During the first Presidential Debate, Jim Lehrer asked the question:

As president, as a result of whatever financial rescue plan comes about and the billion, $700 billion, whatever it is it's going to cost, what are you going to have to give up, in terms of the priorities that you would bring as president of the United States, as a result of having to pay for the financial rescue plan?

Now after a little dancing around the question by both candidates, Mr. Lehrer asked the question again, a bit more pointedly:

What I'm trying to get at is how this is going to affect you not in very specific -- small ways but in major ways and the approach to take as to the presidency.

Here's the exchange:

MCCAIN: How about a spending freeze on everything but defense, veteran affairs and entitlement programs.

LEHRER: Spending freeze?

MCCAIN: I think we ought to seriously consider with the exceptions the caring of veterans national defense and several other vital issues.

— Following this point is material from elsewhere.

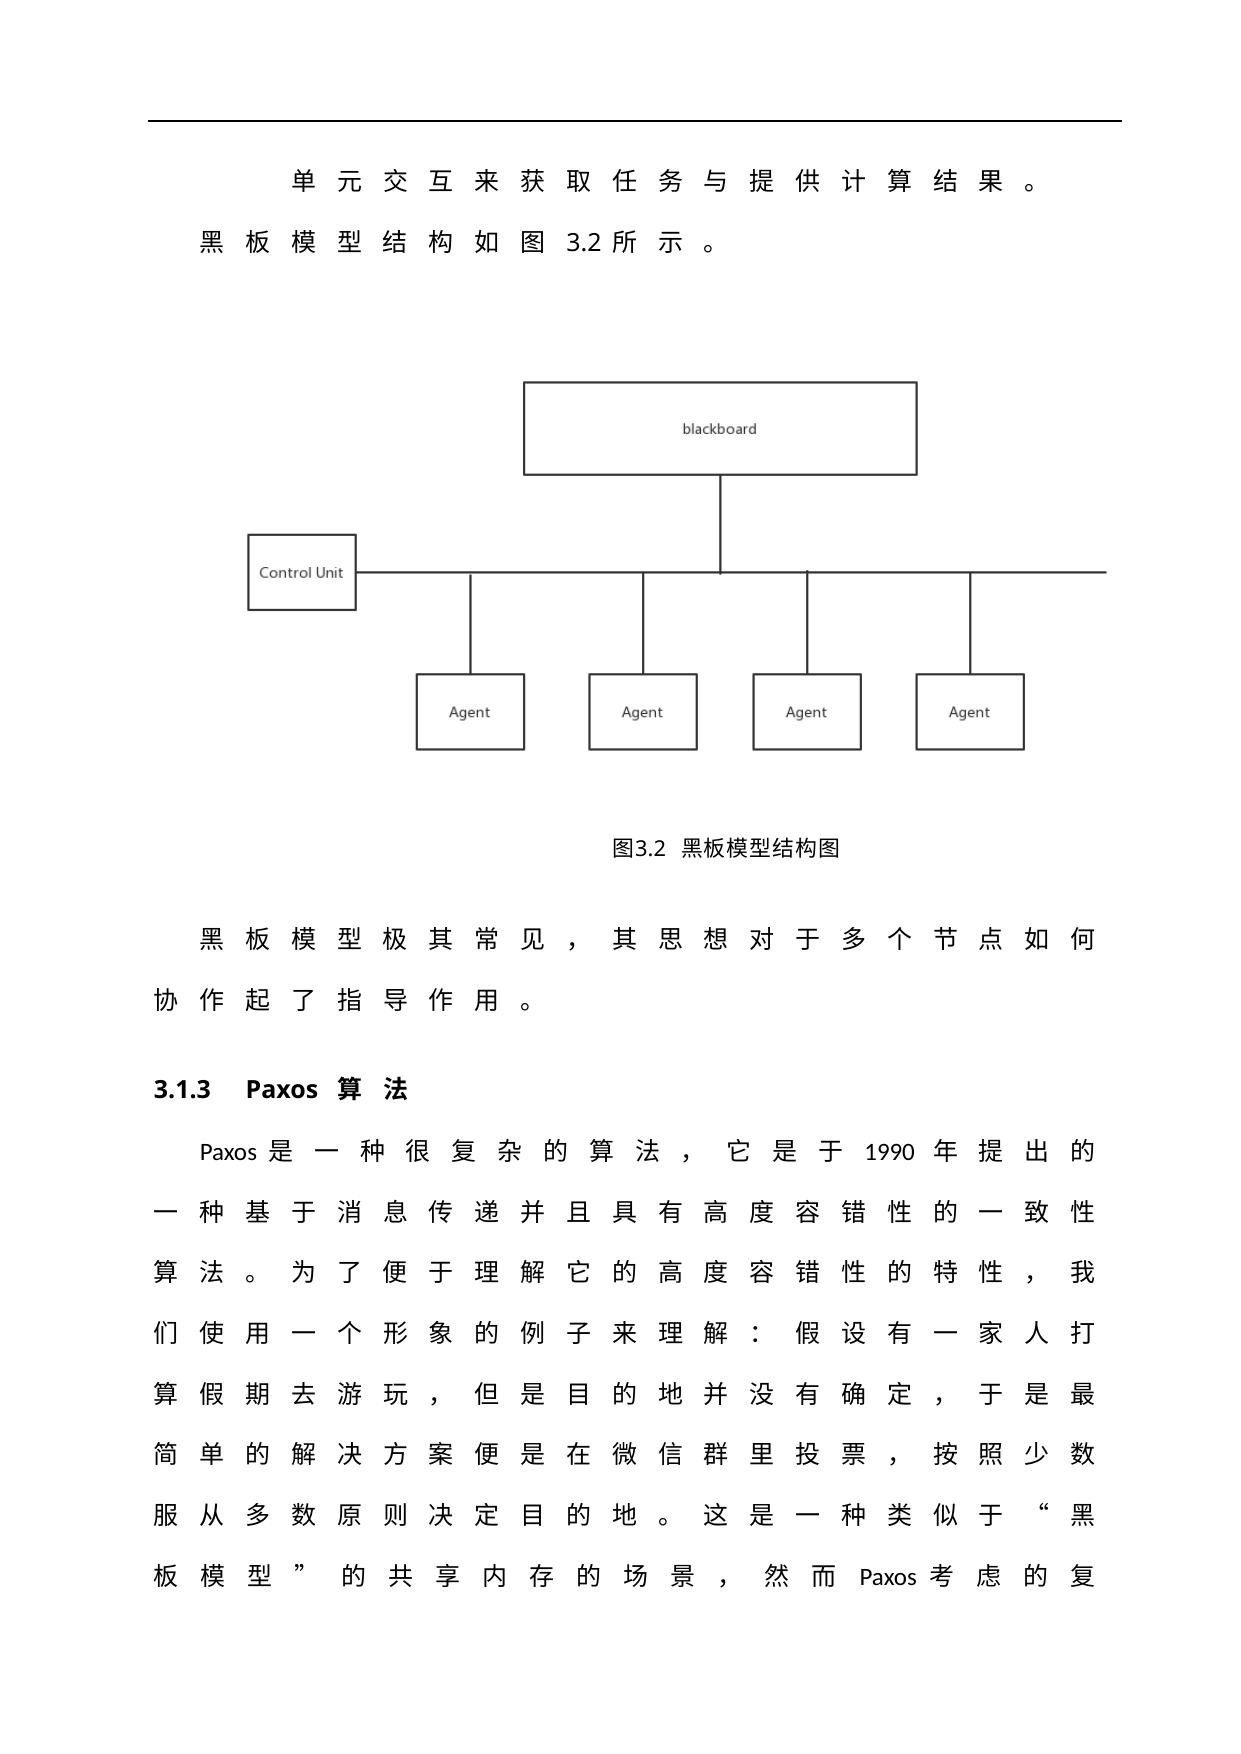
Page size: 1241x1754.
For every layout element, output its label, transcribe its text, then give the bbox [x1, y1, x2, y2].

LEHRER: Would you go for that?

OBAMA: The problem with a spending freeze is you're using a hatchet where you need a scalpel. There are some programs that are very important that are under funded. I went to increase early childhood education and the notion that we should freeze that when there may be, for example, this Medicare subsidy doesn't make sense.

I was stunned by John McCain's glib off-the-cuff answer to perhaps the most serious domestic challenge to confront the next President.  How will the next President accomplish all his lofty goals with a budget that is so deeply in the hole? 

Let's be clear.  The United States is no more capable of surviving with zero domestic spending as it is with nonstop reckless spending.  Without spending on infrastructure, education, health care, energy, science, etc., we would cease to exist as a first world nation -- let alone a major world power -- in short order.  What do we even need a President for if there is an across-the-board spending freeze?  What do we even need government for?  Just pack up Washington, instruct the American people to address their April tax payments to China, and avoid the middle man.

It is telling that the only exceptions to a global spending freeze that John McCain could think of off the top of his head were defense, veterans affairs, and entitlement programs.  It's no feat of bravery for a Republican to exempt military spending from fiscal pruning, especially while two major military conflicts are ongoing and costing $10 billion each month.  Never mind that military spending is the single largest contributor to the budget deficit.

It is ironic that McCain, despite his oft professed "love" for the veteran, would exempt VA spending from the budget axe once installed as President, since his record is a nearly perfect one of voting against veterans affairs as a Senator: 

http://www.nydailynews.com/opinions/2008/09/26/2008-09-26_john_mccains_no_friend_to_veterans.html?print=1&page=all

As for a freeze of entitlement program spending, well let's just say that at least John McCain still has the presence of mind to exclude Social Security and Medicare from his spending hit-list.  Otherwise, his campaign could have closed up shop right then and there.

The fact is that any plan to rescue our economy -- whether you call it a bailout or not -- that will lead us from the brink of ruin back to a position of fiscal strength, has to not only address the short term viability of financial institutions central to our economy, but also the long term productivity of this country. Without a concurrent investment in our future, we will never have a hope to pay off the checks we are about to write today. 

McCain's flippant and throw-away suggestion of an across-the-board spending freeze will grind this country to a halt almost as quickly as an overnight collapse of the credit market, and make growing our way to future prosperity impossible.  Now from McCain's very own website, he lays out his plan to balance the budget by 2013.  Step one:  Growth

  • Growth is an imperative - historically the greatest success in reducing deficits (late 1980s; late 1990s) took place in the context of economic growth.
You can't grow when you are not investing in yourself, and a spending freeze on everything but defense will only grow the military.  Once again, John McCain's economic views are quite simply inconsistent and contradictory; basically an incoherent collection of slogans, sound bites, and platitudes.  We are in trouble if this man is chosen to lead us through the economic wilderness and to the promised land of fiscal stability.

We have watched the McCain campaign leap from one attention-getting act of desperation to another in the pursuit of an enduring winning strategy.  I wonder.  Will this Spending Freeze become the next chant of the GOP, to replace DRILL BABY DRILL as tomorrow's most insipid slogan?  Is this the latest high-stakes Hail Mary pass from the McCain camp turned into ill-conceived public policy?